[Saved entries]
- - -

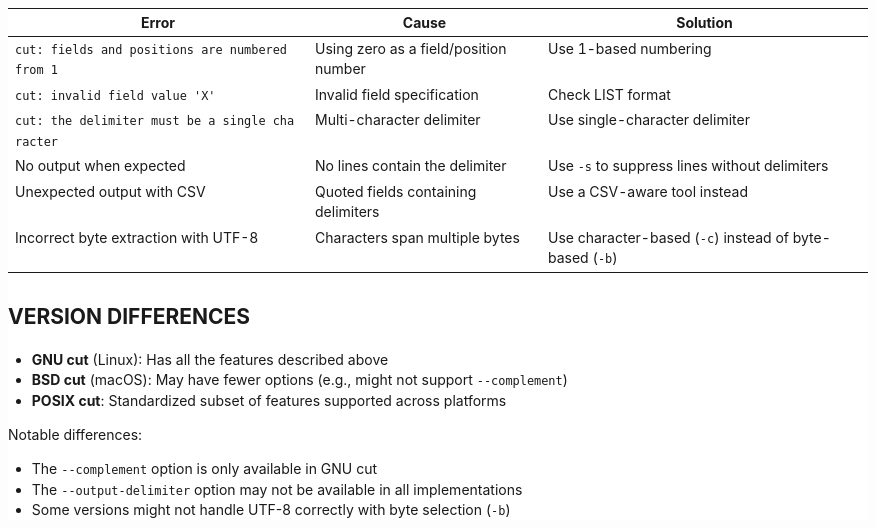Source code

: | Error | Cause | Solution |
|-------|-------|----------|
| `cut: fields and positions are numbered from 1` | Using zero as a field/position number | Use 1-based numbering |
| `cut: invalid field value 'X'` | Invalid field specification | Check LIST format |
| `cut: the delimiter must be a single character` | Multi-character delimiter | Use single-character delimiter |
| No output when expected | No lines contain the delimiter | Use `-s` to suppress lines without delimiters |
| Unexpected output with CSV | Quoted fields containing delimiters | Use a CSV-aware tool instead |
| Incorrect byte extraction with UTF-8 | Characters span multiple bytes | Use character-based (`-c`) instead of byte-based (`-b`) |

## VERSION DIFFERENCES
- **GNU cut** (Linux): Has all the features described above
- **BSD cut** (macOS): May have fewer options (e.g., might not support `--complement`)
- **POSIX cut**: Standardized subset of features supported across platforms

Notable differences:
- The `--complement` option is only available in GNU cut
- The `--output-delimiter` option may not be available in all implementations
- Some versions might not handle UTF-8 correctly with byte selection (`-b`)
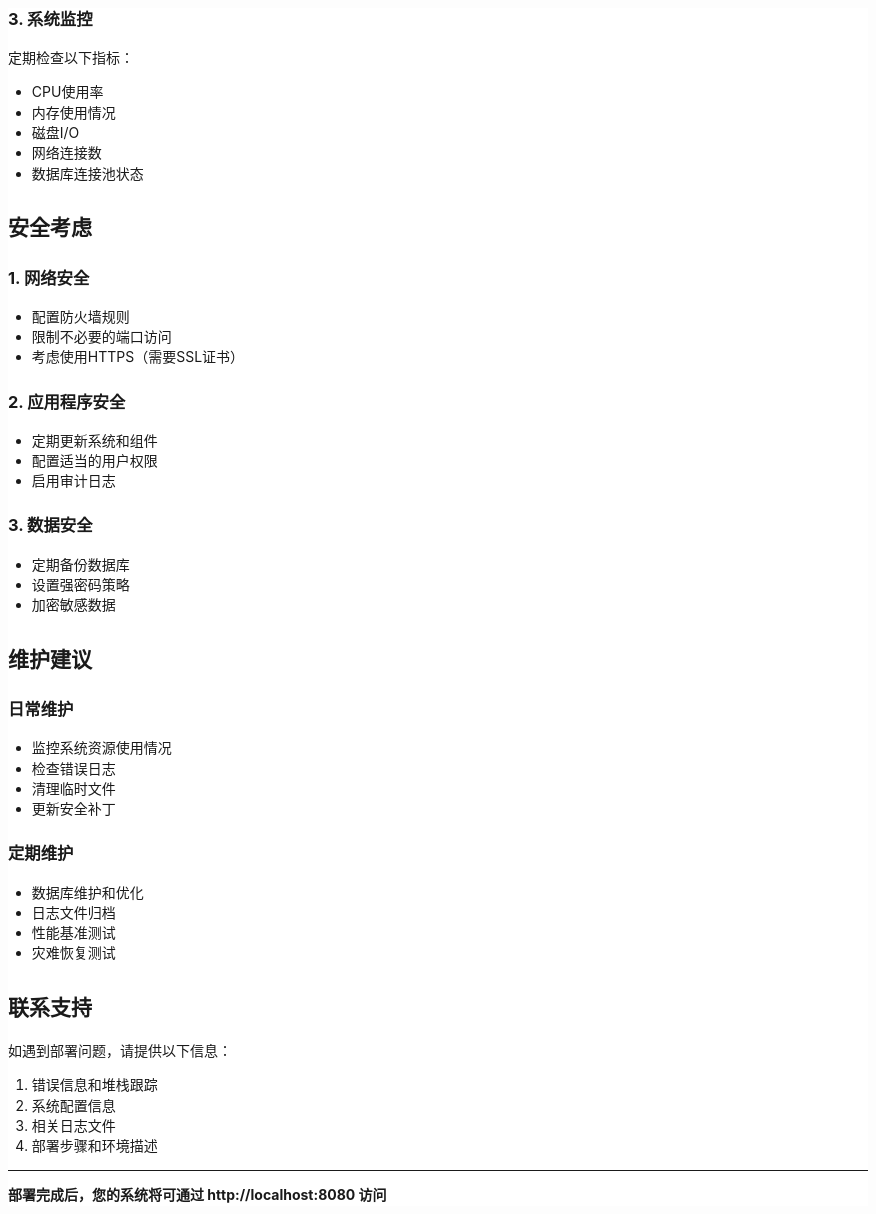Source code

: ### 3. 系统监控

定期检查以下指标：
- CPU使用率
- 内存使用情况
- 磁盘I/O
- 网络连接数
- 数据库连接池状态

## 安全考虑

### 1. 网络安全
- 配置防火墙规则
- 限制不必要的端口访问
- 考虑使用HTTPS（需要SSL证书）

### 2. 应用程序安全
- 定期更新系统和组件
- 配置适当的用户权限
- 启用审计日志

### 3. 数据安全
- 定期备份数据库
- 设置强密码策略
- 加密敏感数据

## 维护建议

### 日常维护
- 监控系统资源使用情况
- 检查错误日志
- 清理临时文件
- 更新安全补丁

### 定期维护
- 数据库维护和优化
- 日志文件归档
- 性能基准测试
- 灾难恢复测试

## 联系支持

如遇到部署问题，请提供以下信息：
1. 错误信息和堆栈跟踪
2. 系统配置信息
3. 相关日志文件
4. 部署步骤和环境描述

---

**部署完成后，您的系统将可通过 http://localhost:8080 访问** 
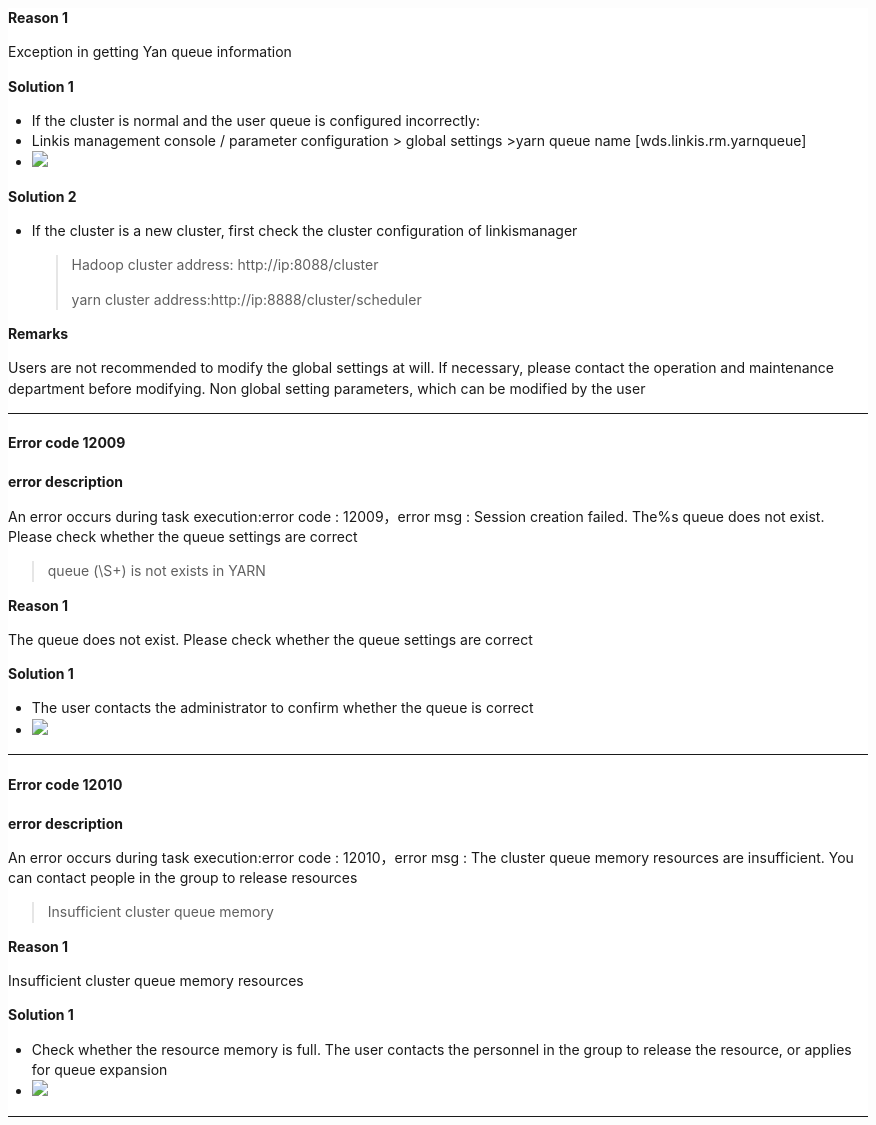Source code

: **Reason 1**

Exception in getting Yan queue information

**Solution 1**

- If the cluster is normal and the user queue is configured incorrectly:
- Linkis management console / parameter configuration > global settings >yarn queue name [wds.linkis.rm.yarnqueue]
- ![](image/yarnQueue.png)

**Solution 2**

- If the cluster is a new cluster, first check the cluster configuration of linkismanager
  >Hadoop cluster address: http://ip:8088/cluster
  >
  >yarn cluster address:http://ip:8888/cluster/scheduler
>
**Remarks**


Users are not recommended to modify the global settings at will. If necessary, please contact the operation and maintenance department before modifying. Non global setting parameters, which can be modified by the user

---------------------------------

#### Error code 12009

**error description**

An error occurs during task execution:error code : 12009，error msg : Session creation failed. The%s queue does not exist. Please check whether the queue settings are correct
>queue (\S+) is not exists in YARN

**Reason 1**

The queue does not exist. Please check whether the queue settings are correct

**Solution 1**

- The user contacts the administrator to confirm whether the queue is correct
- ![](image/yarnQueue.png)
---------------------------------

#### Error code 12010

**error description**

An error occurs during task execution:error code : 12010，error msg : The cluster queue memory resources are insufficient. You can contact people in the group to release resources
>Insufficient cluster queue memory

**Reason 1**

Insufficient cluster queue memory resources

**Solution 1**

- Check whether the resource memory is full. The user contacts the personnel in the group to release the resource, or applies for queue expansion
- ![](image/queueRamResource.png)
---------------------------------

- - -

[Exercise description]
Above are the records; give them all again exactly, apart from the pictures.

[Response to the task]
Source code

: | Error | Cause | Solution |
|-------|-------|----------|
| `cut: fields and positions are numbered from 1` | Using zero as a field/position number | Use 1-based numbering |
| `cut: invalid field value 'X'` | Invalid field specification | Check LIST format |
| `cut: the delimiter must be a single character` | Multi-character delimiter | Use single-character delimiter |
| No output when expected | No lines contain the delimiter | Use `-s` to suppress lines without delimiters |
| Unexpected output with CSV | Quoted fields containing delimiters | Use a CSV-aware tool instead |
| Incorrect byte extraction with UTF-8 | Characters span multiple bytes | Use character-based (`-c`) instead of byte-based (`-b`) |

## VERSION DIFFERENCES
- **GNU cut** (Linux): Has all the features described above
- **BSD cut** (macOS): May have fewer options (e.g., might not support `--complement`)
- **POSIX cut**: Standardized subset of features supported across platforms

Notable differences:
- The `--complement` option is only available in GNU cut
- The `--output-delimiter` option may not be available in all implementations
- Some versions might not handle UTF-8 correctly with byte selection (`-b`)
Source code

: ### 3. 系统监控

定期检查以下指标：
- CPU使用率
- 内存使用情况
- 磁盘I/O
- 网络连接数
- 数据库连接池状态

## 安全考虑

### 1. 网络安全
- 配置防火墙规则
- 限制不必要的端口访问
- 考虑使用HTTPS（需要SSL证书）

### 2. 应用程序安全
- 定期更新系统和组件
- 配置适当的用户权限
- 启用审计日志

### 3. 数据安全
- 定期备份数据库
- 设置强密码策略
- 加密敏感数据

## 维护建议

### 日常维护
- 监控系统资源使用情况
- 检查错误日志
- 清理临时文件
- 更新安全补丁

### 定期维护
- 数据库维护和优化
- 日志文件归档
- 性能基准测试
- 灾难恢复测试

## 联系支持

如遇到部署问题，请提供以下信息：
1. 错误信息和堆栈跟踪
2. 系统配置信息
3. 相关日志文件
4. 部署步骤和环境描述

---

**部署完成后，您的系统将可通过 http://localhost:8080 访问** 
Source code

: **Reason 1**

Exception in getting Yan queue information

**Solution 1**

- If the cluster is normal and the user queue is configured incorrectly:
- Linkis management console / parameter configuration > global settings >yarn queue name [wds.linkis.rm.yarnqueue]
- ![](image/yarnQueue.png)

**Solution 2**

- If the cluster is a new cluster, first check the cluster configuration of linkismanager
  >Hadoop cluster address: http://ip:8088/cluster
  >
  >yarn cluster address:http://ip:8888/cluster/scheduler
>
**Remarks**


Users are not recommended to modify the global settings at will. If necessary, please contact the operation and maintenance department before modifying. Non global setting parameters, which can be modified by the user

---------------------------------

#### Error code 12009

**error description**

An error occurs during task execution:error code : 12009，error msg : Session creation failed. The%s queue does not exist. Please check whether the queue settings are correct
>queue (\S+) is not exists in YARN

**Reason 1**

The queue does not exist. Please check whether the queue settings are correct

**Solution 1**

- The user contacts the administrator to confirm whether the queue is correct
- ![](image/yarnQueue.png)
---------------------------------

#### Error code 12010

**error description**

An error occurs during task execution:error code : 12010，error msg : The cluster queue memory resources are insufficient. You can contact people in the group to release resources
>Insufficient cluster queue memory

**Reason 1**

Insufficient cluster queue memory resources

**Solution 1**

- Check whether the resource memory is full. The user contacts the personnel in the group to release the resource, or applies for queue expansion
- ![](image/queueRamResource.png)
---------------------------------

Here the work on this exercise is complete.